Sorry Val - but I agree :(

EMTrue
02-26-2007, 09:18 PM
From the information provided, I have to agree with Canadiense and Mystlet....sorry.

val27
03-01-2007, 09:26 AM
I am blown away that I think you guys are right..that was not what I wanted, but deep down I knew it...he really is not that into me..now is the hard part, for me, to let him go and find someone else..or noone else for that matter

enkahootz
03-01-2007, 10:03 AM
c'mon down to florida, I'll take good care of you :D

Feenix566
03-01-2007, 11:47 AM
I am blown away that I think you guys are right..that was not what I wanted, but deep down I knew it...he really is not that into me..now is the hard part, for me, to let him go and find someone else..or noone else for that matter

Good for you! :nice:

You've taken the first step toward real happiness! I'm sure it doesn't feel good now, but a few years from now you may look back on that decision and be very glad you made it. Just be careful not to fall into the same situation with a different guy.

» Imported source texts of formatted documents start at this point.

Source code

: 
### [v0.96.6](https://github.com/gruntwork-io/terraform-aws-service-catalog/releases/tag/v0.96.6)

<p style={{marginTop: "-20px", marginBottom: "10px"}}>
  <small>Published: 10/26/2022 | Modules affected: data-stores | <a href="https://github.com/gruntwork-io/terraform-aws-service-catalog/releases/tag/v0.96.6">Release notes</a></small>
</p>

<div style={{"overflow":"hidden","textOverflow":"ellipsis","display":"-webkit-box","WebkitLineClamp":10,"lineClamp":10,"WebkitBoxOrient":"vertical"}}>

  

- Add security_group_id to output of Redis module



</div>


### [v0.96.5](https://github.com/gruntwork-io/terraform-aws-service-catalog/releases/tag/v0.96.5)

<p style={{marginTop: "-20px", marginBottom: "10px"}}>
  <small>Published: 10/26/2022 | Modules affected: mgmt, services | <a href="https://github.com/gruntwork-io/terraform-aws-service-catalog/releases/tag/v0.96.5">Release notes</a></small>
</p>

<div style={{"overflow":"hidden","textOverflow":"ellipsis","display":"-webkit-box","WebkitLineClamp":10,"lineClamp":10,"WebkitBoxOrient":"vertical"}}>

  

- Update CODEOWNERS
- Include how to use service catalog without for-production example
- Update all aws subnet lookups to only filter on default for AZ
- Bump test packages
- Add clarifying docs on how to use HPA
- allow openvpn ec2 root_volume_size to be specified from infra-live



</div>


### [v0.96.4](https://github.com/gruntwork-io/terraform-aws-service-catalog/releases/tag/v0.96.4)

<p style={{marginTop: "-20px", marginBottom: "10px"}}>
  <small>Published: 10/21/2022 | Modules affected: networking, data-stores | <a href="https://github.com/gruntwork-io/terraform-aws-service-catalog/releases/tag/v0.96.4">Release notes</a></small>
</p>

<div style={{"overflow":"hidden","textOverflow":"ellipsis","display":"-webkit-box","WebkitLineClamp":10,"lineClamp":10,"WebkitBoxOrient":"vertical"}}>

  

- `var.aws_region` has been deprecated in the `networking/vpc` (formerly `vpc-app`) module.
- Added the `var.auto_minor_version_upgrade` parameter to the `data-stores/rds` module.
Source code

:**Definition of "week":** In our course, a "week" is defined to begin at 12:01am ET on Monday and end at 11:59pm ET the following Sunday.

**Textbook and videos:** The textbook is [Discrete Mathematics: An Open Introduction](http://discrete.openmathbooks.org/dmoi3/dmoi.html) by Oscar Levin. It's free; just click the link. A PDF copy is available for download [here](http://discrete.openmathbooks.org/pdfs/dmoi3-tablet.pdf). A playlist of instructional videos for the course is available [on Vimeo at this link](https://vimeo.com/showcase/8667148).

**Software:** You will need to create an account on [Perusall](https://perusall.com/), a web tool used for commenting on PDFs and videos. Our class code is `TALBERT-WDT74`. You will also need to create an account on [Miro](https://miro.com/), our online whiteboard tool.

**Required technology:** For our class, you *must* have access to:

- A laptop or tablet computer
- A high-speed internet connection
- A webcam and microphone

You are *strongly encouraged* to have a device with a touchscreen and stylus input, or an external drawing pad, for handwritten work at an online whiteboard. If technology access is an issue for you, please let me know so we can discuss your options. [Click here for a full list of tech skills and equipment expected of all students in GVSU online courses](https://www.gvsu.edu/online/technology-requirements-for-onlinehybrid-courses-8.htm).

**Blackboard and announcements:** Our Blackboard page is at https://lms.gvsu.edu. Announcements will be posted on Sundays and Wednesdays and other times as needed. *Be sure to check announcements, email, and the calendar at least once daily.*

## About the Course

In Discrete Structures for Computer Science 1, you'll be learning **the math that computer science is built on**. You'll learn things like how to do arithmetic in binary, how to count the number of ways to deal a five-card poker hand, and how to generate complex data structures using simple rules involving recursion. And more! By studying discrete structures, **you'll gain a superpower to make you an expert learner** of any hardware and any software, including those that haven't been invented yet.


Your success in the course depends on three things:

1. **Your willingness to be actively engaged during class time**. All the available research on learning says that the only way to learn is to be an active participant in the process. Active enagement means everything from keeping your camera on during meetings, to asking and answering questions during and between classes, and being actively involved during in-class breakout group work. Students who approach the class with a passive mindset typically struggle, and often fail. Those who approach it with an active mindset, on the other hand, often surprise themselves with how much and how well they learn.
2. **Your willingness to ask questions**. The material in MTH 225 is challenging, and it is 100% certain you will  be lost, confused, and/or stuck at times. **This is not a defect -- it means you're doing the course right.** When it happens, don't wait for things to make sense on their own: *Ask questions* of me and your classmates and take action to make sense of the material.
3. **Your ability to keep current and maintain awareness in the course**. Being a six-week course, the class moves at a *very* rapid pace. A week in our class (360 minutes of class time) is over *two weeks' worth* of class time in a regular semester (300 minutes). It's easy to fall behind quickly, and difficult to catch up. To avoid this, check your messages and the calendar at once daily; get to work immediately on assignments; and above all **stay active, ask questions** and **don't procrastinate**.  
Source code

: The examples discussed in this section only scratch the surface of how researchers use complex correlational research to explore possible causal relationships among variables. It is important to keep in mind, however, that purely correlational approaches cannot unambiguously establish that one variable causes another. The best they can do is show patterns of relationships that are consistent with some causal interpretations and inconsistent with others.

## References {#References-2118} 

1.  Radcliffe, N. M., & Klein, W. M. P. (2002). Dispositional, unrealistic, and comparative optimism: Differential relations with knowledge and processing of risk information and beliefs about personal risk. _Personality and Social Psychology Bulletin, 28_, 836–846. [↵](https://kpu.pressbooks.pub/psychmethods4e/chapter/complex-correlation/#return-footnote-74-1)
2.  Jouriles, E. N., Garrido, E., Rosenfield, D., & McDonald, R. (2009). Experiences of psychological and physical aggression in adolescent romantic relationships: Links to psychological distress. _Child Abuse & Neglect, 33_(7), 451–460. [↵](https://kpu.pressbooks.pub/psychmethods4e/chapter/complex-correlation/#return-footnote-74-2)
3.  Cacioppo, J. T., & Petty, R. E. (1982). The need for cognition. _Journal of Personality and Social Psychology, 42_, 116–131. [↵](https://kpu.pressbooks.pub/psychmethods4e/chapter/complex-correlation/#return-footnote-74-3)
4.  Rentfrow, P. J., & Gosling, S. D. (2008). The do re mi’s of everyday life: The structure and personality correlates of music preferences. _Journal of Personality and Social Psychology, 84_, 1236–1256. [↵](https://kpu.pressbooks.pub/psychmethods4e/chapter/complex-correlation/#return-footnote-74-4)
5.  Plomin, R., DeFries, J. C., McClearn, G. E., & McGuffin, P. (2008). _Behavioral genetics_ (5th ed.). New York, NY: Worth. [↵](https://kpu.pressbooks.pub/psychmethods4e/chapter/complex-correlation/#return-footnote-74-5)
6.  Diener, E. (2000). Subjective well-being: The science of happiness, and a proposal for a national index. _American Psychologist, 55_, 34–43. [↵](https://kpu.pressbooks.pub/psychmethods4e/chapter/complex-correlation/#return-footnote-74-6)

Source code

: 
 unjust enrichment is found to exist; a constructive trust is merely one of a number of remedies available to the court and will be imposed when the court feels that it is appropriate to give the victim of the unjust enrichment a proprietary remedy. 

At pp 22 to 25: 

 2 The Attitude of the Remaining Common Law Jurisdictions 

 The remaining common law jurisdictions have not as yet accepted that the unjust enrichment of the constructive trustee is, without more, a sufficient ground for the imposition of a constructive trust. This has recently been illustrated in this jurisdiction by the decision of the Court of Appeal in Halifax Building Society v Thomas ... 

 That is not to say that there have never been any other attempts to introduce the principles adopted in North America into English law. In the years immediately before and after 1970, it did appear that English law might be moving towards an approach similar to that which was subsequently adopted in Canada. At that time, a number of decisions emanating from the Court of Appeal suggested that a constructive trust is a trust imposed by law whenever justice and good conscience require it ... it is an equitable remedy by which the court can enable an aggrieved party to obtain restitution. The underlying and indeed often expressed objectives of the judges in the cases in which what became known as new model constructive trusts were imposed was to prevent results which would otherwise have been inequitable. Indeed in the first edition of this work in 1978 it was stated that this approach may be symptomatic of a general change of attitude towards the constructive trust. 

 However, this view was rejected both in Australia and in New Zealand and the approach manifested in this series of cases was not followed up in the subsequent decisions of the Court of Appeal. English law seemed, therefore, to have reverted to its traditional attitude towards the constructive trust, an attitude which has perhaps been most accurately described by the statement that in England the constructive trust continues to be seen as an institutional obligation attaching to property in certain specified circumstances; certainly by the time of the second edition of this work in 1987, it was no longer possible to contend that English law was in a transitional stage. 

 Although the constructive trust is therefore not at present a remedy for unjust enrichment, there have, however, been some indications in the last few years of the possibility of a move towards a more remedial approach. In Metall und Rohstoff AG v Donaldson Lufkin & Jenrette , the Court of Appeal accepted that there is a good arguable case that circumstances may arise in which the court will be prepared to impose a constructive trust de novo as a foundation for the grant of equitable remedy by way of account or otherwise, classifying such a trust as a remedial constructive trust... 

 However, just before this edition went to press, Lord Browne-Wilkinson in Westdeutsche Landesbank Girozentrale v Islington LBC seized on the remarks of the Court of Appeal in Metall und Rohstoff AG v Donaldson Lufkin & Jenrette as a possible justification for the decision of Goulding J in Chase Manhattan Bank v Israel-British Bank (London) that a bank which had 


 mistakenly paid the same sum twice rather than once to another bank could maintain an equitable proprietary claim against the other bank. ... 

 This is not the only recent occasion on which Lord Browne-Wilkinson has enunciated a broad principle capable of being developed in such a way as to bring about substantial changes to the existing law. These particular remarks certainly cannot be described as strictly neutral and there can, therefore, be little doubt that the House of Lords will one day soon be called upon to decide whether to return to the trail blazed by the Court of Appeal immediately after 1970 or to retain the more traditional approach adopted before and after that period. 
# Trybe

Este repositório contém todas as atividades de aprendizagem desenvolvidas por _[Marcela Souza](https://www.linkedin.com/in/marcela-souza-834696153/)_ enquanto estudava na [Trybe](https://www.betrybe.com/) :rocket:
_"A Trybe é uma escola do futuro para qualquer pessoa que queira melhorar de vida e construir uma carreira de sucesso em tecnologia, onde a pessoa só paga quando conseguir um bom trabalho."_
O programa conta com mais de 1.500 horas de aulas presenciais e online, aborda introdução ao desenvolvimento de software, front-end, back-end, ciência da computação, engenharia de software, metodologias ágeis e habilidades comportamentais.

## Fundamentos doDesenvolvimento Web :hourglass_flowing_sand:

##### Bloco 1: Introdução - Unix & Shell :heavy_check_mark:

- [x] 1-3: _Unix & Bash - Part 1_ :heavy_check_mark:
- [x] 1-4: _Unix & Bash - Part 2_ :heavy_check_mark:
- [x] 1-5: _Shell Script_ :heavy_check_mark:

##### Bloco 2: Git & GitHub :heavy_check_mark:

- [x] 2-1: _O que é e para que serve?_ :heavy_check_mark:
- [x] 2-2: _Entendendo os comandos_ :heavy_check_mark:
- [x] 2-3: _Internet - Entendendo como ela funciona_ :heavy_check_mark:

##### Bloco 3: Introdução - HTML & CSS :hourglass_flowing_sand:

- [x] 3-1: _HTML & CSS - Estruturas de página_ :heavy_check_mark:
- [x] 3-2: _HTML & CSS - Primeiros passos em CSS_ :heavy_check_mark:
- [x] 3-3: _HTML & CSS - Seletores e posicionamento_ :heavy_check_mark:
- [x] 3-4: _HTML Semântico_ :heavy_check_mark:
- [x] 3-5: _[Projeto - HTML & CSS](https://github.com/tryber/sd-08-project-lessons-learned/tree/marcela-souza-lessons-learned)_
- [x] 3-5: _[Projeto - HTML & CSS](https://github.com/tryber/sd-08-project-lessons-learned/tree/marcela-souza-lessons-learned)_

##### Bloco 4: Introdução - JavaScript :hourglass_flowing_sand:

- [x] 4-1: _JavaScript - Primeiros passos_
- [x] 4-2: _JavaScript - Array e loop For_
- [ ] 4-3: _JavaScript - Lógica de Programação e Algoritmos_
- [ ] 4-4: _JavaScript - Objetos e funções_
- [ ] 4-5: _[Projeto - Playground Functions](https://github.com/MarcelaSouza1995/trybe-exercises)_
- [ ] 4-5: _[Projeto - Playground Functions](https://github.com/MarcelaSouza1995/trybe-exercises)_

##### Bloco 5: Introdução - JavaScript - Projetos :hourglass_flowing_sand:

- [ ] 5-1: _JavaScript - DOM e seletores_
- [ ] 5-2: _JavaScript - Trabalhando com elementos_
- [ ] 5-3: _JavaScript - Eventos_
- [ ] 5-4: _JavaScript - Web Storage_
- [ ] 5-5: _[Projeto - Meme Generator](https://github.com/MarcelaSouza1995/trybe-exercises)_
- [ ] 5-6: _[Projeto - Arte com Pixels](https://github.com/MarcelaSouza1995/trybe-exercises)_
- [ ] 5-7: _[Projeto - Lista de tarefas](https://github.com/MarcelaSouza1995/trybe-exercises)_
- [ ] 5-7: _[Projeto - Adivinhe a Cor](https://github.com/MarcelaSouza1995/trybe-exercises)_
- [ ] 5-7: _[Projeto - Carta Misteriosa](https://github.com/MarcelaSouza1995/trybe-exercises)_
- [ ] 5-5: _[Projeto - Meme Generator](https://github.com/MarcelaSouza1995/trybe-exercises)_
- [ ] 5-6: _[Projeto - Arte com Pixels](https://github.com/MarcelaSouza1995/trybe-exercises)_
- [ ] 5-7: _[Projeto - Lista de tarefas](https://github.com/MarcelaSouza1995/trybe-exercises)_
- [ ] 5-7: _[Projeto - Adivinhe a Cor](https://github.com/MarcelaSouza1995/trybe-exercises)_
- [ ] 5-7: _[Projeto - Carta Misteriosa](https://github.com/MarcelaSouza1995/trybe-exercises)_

You have plenty of options. You're a very pretty girl, and from the sound of it, you're fun to be around. Any guy in his right mind would be happy to be with you. And any guy who doesn't treat you right is an idiot. Don't waste your time on fools. Be patient, and wait to find a guy who's really into you before you get serious again.

No_Brakes
03-01-2007, 05:42 PM
:werd:

Foul Temptress
03-05-2007, 05:53 PM
Meeting the parents really doesn't mean much. Sometimes your just as the same place at the same time. I have met many parents and it not amount to anything serious. I am with Optimus on this one... Eww..did I say that.. ;)

spitsock777
03-14-2007, 02:13 AM
Take it a step in between. Like what my mom does. She sleeps over at her boyfreinds house some days and othes she stays at home. They kinda have a weird story going on that I don't want everyone to know, but you could try this just to see how well it works.